ITPS Maze2D — browser-side ACT & DP

What are you seeing?

A pretrained robot policy planning through a maze. The red dot is the agent, and the colored trails are possible futures.

Why this is cool: Your sketch steers the policy live at inference time—without retraining it.

Try it

Explore: Leave “unconditional rollouts” selected and move the red dot to preview different futures.

Sketch a guide: Choose a sketch-conditioned method, then click and drag from the red dot to draw a desired path.

DP ACT

Loading model…

Red dot: agent Rainbow trails: predicted futures Pale trails: wall collisions

Batch size: 8 DDIM steps: 4

Sketch alignment method:

What do the policies and controls mean?

ACT vs. DP: ACT predicts action chunks directly.
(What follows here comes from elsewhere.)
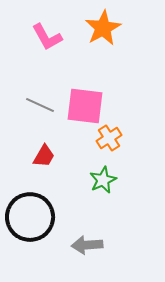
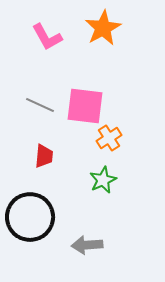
red trapezoid: rotated 25 degrees counterclockwise
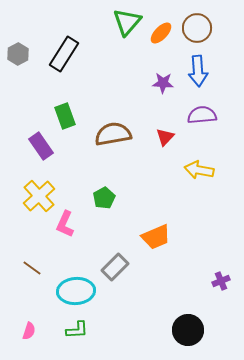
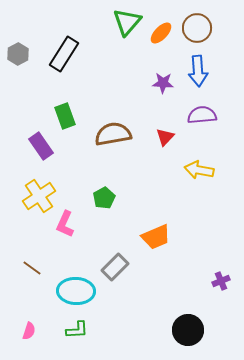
yellow cross: rotated 8 degrees clockwise
cyan ellipse: rotated 6 degrees clockwise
DP samples trajectories through diffusion; in this demo it tends to produce more varied, collision-free possibilities.

Sketch methods: The dropdown compares post-hoc ranking, biased initialization, guided diffusion, and stochastic sampling. Available methods depend on the selected policy.

Batch size: How many futures are sampled per frame. Larger batches look richer but run more slowly.

DDIM steps: DP denoising iterations per frame. More steps refine the samples but take longer; the paper uses 10.